Delib is digital democracy company. In 2009 it collaborated with the London School of Economics to design an argument guide called aMap. In 2010 it created the crowdsourcing site Your Freedom for the British government, with ideas from it included in the Protection of Freedoms Bill 2011.

Delib provides the public consultation tool Citizen Space, described as a powerful tool built specifically for external consultations by government organisations.

Delib provides the deliberative prioritisation tool Simulator, which has been used for local authority budget public consultation.

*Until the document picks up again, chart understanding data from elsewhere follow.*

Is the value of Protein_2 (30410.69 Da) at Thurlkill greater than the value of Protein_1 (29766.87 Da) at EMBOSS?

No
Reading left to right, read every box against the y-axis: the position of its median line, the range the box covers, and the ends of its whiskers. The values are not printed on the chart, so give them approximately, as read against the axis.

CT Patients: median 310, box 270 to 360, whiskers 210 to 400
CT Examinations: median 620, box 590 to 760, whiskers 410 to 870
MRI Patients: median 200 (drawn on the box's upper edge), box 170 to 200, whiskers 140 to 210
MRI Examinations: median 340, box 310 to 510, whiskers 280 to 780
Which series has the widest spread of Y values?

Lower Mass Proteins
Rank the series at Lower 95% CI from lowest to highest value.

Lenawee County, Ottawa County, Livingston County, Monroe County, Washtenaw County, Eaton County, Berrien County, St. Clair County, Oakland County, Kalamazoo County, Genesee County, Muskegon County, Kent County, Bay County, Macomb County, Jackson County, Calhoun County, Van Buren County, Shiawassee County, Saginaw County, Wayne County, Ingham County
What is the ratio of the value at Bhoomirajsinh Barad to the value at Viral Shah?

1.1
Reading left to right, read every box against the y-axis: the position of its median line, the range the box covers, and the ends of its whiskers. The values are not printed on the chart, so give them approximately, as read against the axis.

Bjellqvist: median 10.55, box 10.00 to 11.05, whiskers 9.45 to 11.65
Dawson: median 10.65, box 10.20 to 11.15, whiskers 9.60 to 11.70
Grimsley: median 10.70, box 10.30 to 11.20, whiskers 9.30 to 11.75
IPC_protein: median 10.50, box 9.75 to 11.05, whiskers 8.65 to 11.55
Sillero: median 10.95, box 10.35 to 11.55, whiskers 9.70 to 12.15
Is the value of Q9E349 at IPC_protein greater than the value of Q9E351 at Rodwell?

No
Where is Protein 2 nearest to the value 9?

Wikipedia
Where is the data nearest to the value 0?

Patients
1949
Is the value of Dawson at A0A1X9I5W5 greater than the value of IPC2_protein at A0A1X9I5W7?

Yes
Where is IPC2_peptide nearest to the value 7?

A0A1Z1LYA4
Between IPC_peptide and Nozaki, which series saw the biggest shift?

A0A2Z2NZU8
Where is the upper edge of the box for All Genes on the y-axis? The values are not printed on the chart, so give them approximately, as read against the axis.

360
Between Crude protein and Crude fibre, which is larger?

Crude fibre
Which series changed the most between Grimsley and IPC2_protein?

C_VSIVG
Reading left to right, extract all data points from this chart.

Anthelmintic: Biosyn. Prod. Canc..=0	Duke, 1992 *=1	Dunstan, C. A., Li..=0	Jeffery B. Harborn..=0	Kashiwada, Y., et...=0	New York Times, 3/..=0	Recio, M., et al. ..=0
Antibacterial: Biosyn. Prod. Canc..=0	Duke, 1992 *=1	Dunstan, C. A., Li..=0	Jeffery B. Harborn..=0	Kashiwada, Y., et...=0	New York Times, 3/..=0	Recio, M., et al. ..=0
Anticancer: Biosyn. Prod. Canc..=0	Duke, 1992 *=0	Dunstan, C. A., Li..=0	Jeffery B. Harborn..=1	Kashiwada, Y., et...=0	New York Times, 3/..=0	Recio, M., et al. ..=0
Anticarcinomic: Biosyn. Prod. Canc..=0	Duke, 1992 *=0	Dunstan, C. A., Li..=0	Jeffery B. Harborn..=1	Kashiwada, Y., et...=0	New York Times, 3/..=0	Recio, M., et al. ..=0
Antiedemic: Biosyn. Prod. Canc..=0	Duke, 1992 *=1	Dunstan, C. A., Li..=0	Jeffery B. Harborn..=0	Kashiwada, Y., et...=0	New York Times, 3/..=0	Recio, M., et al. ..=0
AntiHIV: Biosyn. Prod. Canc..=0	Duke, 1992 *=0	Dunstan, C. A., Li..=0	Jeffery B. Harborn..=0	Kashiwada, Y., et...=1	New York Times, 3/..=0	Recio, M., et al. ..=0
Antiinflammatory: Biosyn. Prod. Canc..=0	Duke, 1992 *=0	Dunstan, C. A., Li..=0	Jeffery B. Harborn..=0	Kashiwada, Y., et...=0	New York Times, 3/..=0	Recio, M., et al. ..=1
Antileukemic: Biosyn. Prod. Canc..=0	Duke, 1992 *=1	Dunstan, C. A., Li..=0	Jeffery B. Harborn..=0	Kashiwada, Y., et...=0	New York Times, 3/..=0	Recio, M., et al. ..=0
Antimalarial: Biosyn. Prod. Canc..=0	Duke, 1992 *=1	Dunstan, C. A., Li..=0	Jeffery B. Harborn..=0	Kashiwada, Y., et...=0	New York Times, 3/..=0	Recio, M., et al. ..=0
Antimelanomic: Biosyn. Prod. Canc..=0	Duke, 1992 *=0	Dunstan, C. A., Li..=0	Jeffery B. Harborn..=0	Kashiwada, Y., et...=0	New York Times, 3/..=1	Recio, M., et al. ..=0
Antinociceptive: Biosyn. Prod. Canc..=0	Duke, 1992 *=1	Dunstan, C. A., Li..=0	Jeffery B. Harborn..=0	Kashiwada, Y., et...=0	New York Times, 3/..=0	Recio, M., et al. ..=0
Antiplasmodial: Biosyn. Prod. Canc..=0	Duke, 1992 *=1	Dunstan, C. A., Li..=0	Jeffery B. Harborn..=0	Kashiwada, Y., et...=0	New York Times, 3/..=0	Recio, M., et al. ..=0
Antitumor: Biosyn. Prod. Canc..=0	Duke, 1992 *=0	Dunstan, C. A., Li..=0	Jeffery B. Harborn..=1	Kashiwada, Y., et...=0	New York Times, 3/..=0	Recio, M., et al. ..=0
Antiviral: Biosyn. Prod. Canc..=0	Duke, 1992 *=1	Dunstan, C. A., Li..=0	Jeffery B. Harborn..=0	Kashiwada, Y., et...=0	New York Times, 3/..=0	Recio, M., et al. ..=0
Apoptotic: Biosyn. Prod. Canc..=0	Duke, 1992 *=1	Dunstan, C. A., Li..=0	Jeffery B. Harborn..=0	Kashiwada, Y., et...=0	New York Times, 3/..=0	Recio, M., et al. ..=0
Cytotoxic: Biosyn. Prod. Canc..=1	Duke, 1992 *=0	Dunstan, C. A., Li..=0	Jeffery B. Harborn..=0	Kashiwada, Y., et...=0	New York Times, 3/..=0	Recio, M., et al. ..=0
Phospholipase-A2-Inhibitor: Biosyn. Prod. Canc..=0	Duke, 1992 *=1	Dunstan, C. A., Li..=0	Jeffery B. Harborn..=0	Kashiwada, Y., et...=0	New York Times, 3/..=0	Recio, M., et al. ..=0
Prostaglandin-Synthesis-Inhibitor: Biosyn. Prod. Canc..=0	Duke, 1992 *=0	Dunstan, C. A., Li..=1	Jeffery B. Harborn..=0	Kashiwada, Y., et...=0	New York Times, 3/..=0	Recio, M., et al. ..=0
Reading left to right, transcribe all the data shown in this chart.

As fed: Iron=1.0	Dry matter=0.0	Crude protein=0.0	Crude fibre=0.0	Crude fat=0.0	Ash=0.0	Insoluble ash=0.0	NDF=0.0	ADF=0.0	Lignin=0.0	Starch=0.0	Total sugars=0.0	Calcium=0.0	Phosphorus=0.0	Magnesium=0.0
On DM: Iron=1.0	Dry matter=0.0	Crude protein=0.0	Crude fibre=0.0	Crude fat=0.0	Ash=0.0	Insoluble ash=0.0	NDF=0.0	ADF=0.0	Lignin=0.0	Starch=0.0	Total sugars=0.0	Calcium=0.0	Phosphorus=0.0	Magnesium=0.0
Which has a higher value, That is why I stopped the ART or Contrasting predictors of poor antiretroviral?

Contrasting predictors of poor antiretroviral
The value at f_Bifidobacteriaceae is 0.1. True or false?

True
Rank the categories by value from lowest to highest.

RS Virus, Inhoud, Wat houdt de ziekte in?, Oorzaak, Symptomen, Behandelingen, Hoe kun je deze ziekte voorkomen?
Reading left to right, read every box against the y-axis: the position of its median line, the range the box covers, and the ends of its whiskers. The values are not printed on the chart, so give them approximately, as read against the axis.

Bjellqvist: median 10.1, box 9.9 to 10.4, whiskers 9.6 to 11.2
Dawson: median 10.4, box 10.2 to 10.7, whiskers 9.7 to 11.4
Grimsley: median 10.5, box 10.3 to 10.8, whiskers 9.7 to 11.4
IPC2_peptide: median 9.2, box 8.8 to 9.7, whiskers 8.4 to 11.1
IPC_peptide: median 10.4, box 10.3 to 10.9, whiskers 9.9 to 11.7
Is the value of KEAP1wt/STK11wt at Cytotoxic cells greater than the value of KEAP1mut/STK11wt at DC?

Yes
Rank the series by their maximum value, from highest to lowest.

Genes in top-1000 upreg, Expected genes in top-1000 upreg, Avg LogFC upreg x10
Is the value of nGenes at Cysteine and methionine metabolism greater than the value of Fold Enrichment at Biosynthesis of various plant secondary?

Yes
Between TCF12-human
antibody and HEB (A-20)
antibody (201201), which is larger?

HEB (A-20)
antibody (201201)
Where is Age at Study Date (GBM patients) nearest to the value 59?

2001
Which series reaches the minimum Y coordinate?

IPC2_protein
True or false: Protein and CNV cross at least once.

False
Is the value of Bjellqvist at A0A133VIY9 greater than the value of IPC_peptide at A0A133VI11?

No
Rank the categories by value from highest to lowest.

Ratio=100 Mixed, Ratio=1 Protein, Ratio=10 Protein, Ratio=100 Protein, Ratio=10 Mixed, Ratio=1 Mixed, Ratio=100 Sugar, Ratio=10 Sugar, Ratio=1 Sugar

Delib operates the Citizen Space Aggregator, listing many consultation exercises from public bodies in Australia, New Zealand, the UK and European nations.

==Rubber Republic==
Rubber Republic is a brand film studio which has worked with the BBC, Mercedes-Benz, Audi, Bodyform, Fiat, Hackett and Gillette. The company has won over 25 international awards for their work including a Cannes Gold Cyber Lion & Webby award.

==Viral Ad Network==
The Viral Ad Network was an online video advertising network launched in 2007 and relaunched in 2009, designed to serve more than 14 million ads a month on a cost per engagement basis. It received funding from government’s Knowledge Transfer Partnerships (KTP) in conjunction with the University of the West of England. It was acquired by Sharethrough in 2014.

==Rubberductions==
Rubberductions is a film company, producing original comedy, drama, music and commercial films. It won the Cannes 24hr Film Challenge in 2006.